|
I feel LeCun got roped in debating the likes of Marcus and Yudkowsky. This has made his arguments lose nuance and become rigid. I also can't escape the feeling that if Facebook was tuned into Transformers, they would have shipped earlier, so there must have been some resistance or underestimation that's now repeated "They can't reason", "They can't plan", "They can't understand the world", "They are a distraction / side road to AGI". It is kind of ironic that researchers who claim LLMs lack adaptive intelligence seemingly refuse to adapt their intelligence to LLMs. If even GPT-3 can find logical holes or oversimplification in your arguments about GPTs, at one point this starts becoming embarrassing and unbecoming. > The generation of mostly realistic-looking videos from prompts does not indicate that a system understands the physical world. While arguably true, it also does not indicate that a system does not understand the physical world (reflections, collision detection, gravity, object permanence, long-term scene coherence, etc.). If LeCun wants to argue it does not understand the physical world, he should do so directly.

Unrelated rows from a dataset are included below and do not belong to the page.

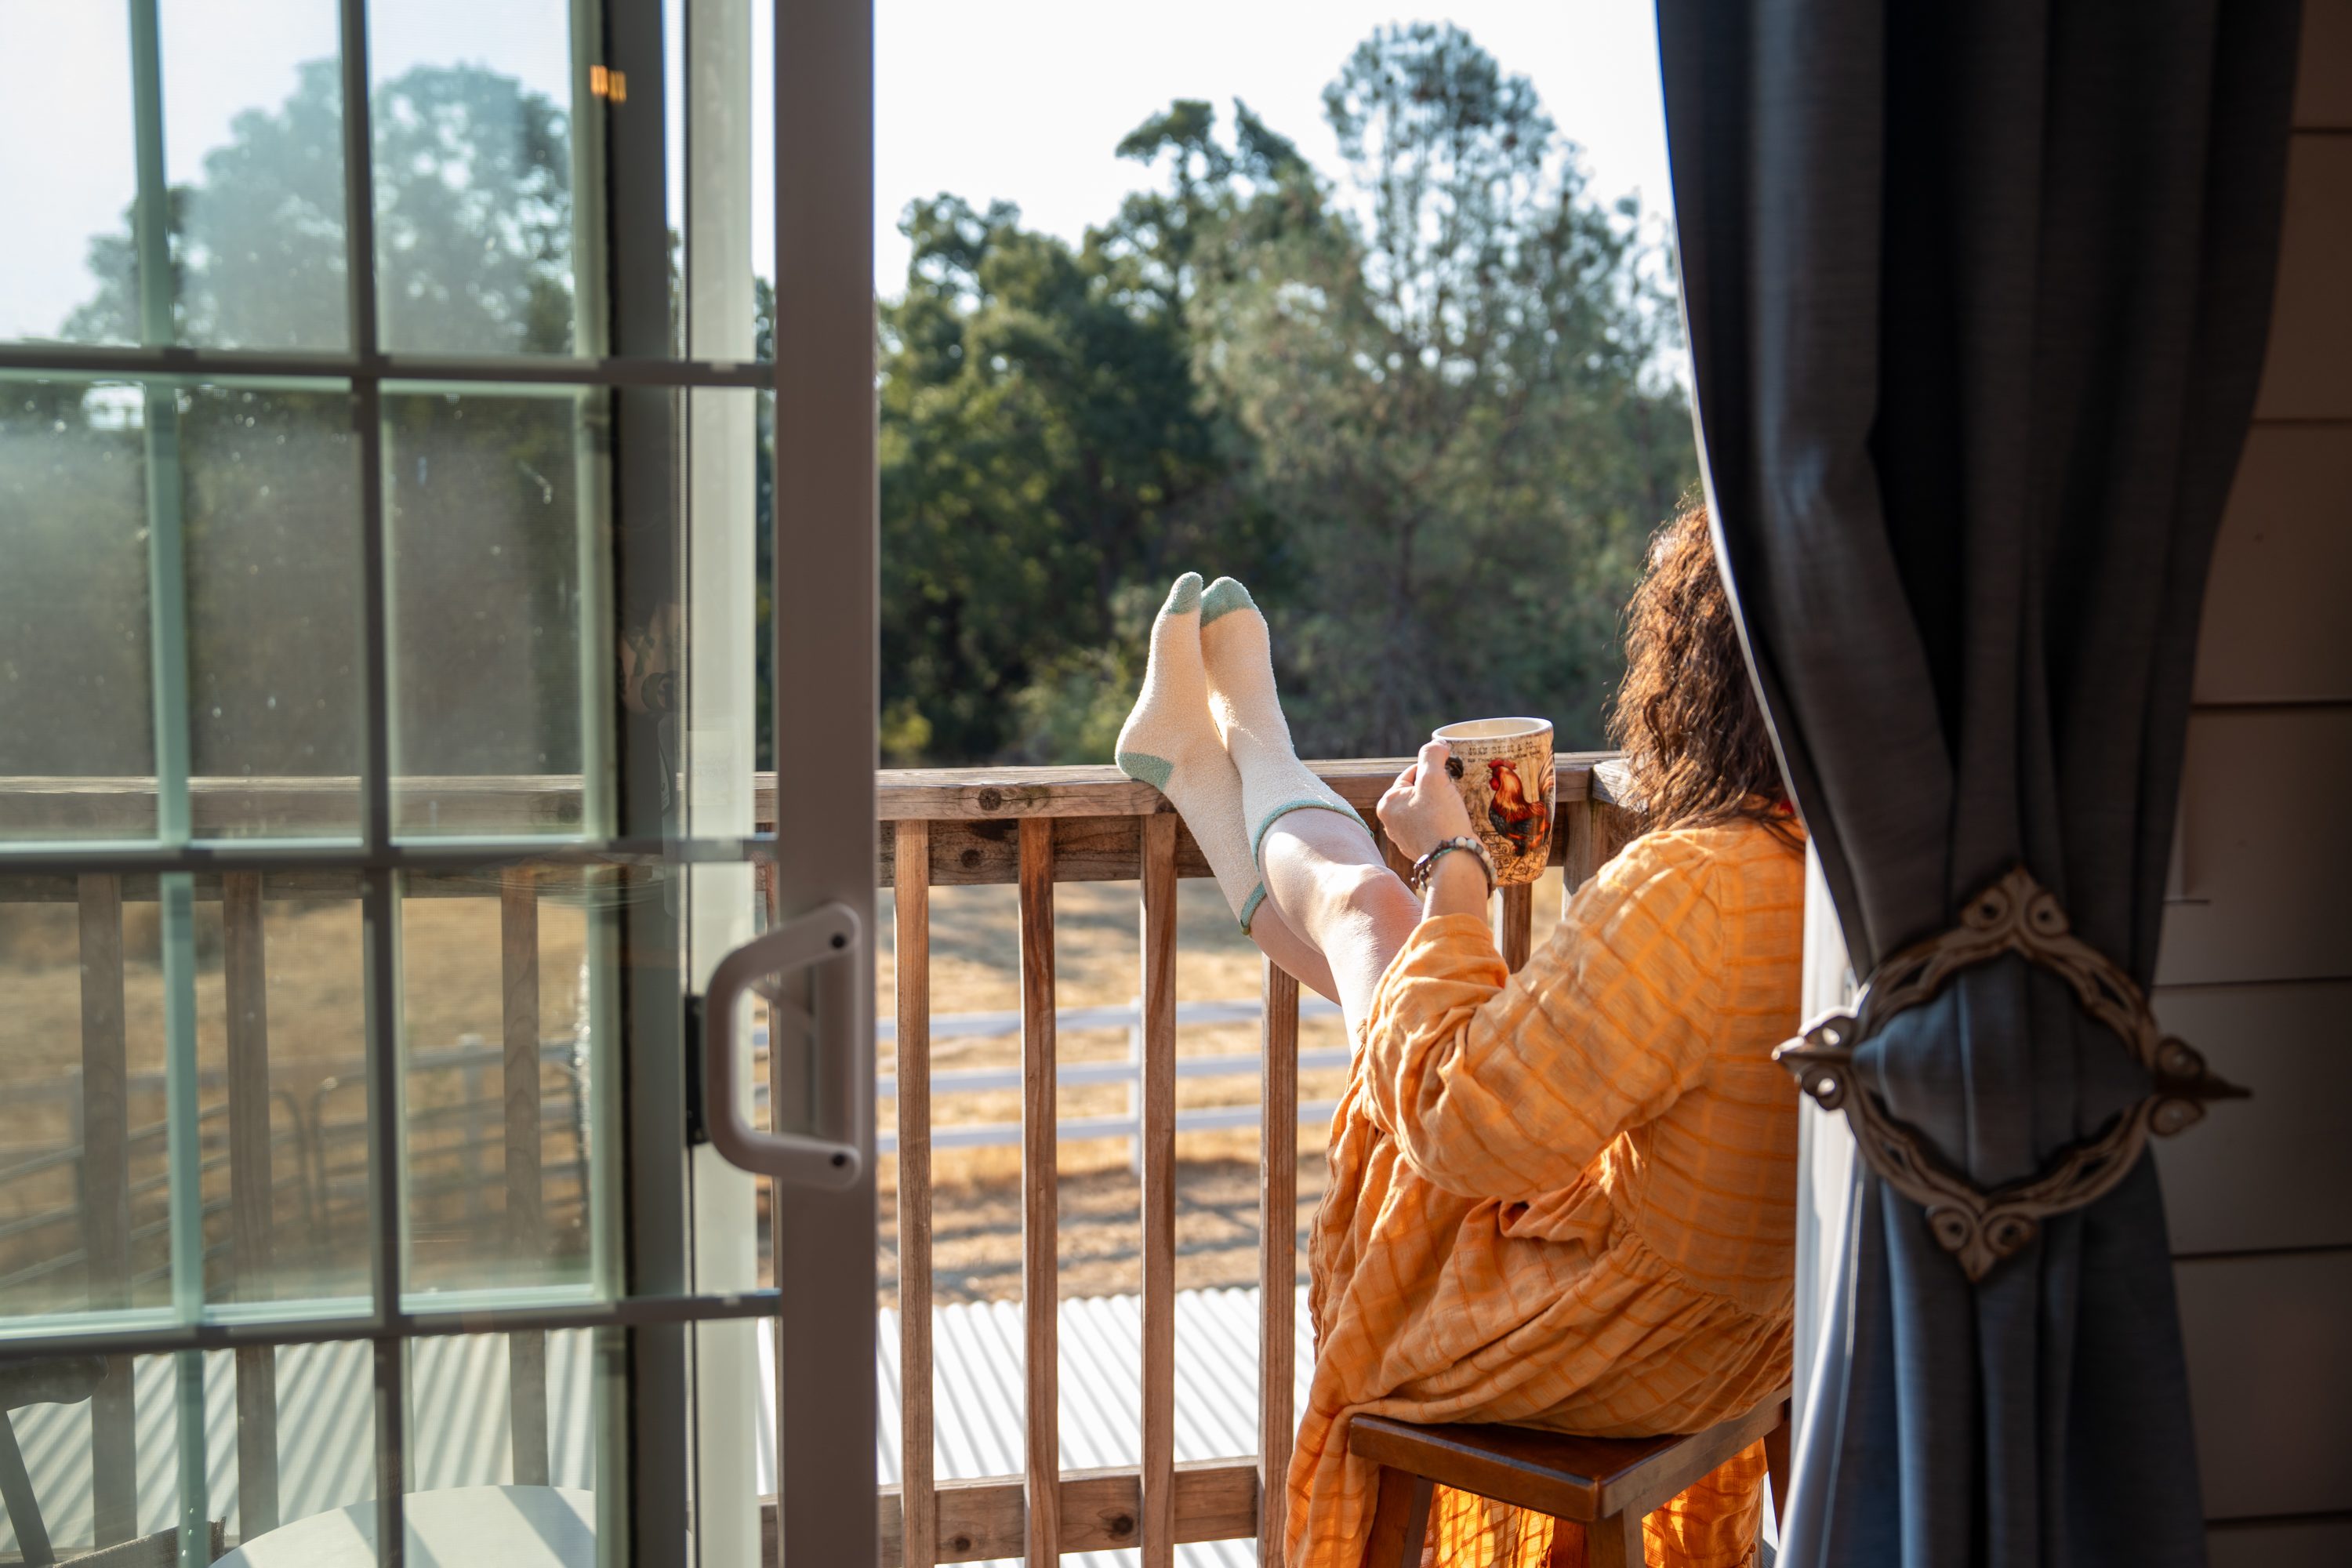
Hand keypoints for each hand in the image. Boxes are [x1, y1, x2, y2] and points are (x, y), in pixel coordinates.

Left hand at [1376, 740, 1476, 862]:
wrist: (1455, 861)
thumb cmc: (1441, 819)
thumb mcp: (1434, 778)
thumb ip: (1432, 755)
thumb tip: (1437, 743)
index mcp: (1387, 804)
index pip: (1412, 773)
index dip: (1434, 770)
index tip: (1449, 776)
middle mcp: (1392, 823)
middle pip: (1421, 791)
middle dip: (1439, 788)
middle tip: (1454, 792)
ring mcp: (1407, 838)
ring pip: (1430, 809)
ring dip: (1445, 805)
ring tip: (1457, 808)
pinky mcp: (1425, 849)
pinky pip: (1436, 826)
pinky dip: (1447, 821)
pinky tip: (1457, 823)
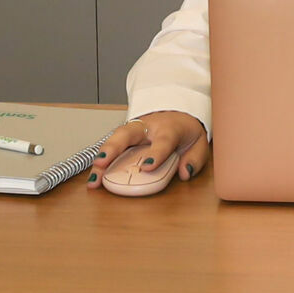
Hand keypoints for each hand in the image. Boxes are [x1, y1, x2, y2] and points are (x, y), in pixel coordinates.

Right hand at [87, 110, 209, 189]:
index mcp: (169, 129)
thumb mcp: (199, 142)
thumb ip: (195, 158)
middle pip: (126, 134)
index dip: (155, 154)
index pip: (162, 141)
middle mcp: (146, 127)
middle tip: (101, 164)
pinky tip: (94, 178)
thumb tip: (184, 173)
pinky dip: (101, 164)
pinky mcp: (125, 137)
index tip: (147, 167)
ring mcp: (133, 131)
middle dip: (112, 149)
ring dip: (100, 160)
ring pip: (113, 141)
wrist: (177, 112)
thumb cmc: (185, 130)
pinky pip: (111, 149)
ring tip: (94, 181)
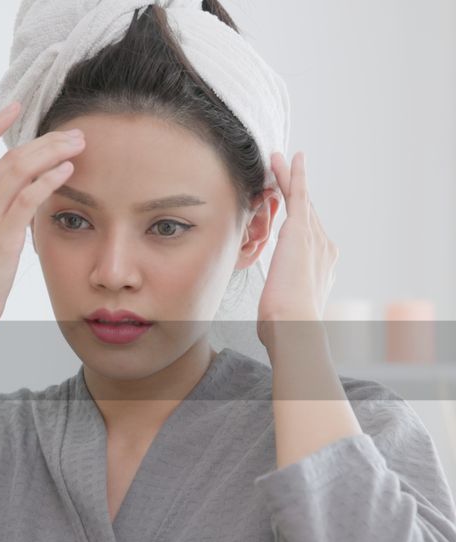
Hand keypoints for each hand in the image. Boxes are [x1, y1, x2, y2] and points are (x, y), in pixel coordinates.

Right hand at [0, 101, 85, 323]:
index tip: (16, 106)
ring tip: (78, 145)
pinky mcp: (1, 235)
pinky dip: (49, 179)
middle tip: (72, 133)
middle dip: (44, 140)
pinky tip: (67, 170)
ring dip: (53, 153)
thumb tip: (22, 193)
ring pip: (20, 170)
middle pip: (9, 156)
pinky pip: (28, 197)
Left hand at [256, 151, 337, 349]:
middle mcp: (324, 248)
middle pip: (307, 213)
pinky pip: (298, 195)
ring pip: (301, 199)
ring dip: (290, 177)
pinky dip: (294, 175)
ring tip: (279, 158)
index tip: (295, 209)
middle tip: (286, 168)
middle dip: (296, 191)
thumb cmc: (285, 327)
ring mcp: (315, 238)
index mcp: (321, 267)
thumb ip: (281, 298)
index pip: (309, 236)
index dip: (299, 218)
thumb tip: (272, 311)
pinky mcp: (300, 231)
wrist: (294, 326)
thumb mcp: (283, 308)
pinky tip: (288, 159)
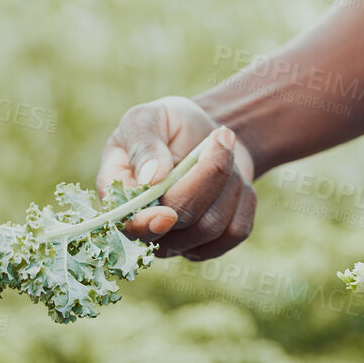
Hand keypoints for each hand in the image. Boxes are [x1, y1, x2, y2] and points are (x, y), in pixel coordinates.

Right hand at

Not attack something that is not directly stated, but rather convincingly and tentatively demo'd (I myself find it hard to argue that a system that generates novel pond reflections has not memorized/stored in weights some generalization program to apply to realistic scene generation). This demo shows it is not even a wild prediction to guess that soon (consumer tech) we will be able to discuss visual scenes with conversational AIs. |
FWIW none of the video models released so far demonstrate any object coherence whatsoever, which suggests they don't have the higher level capabilities you mention yet.
In Sora, as soon as an object is obstructed by an obstacle or goes offscreen, it's likely to disappear or be radically transformed.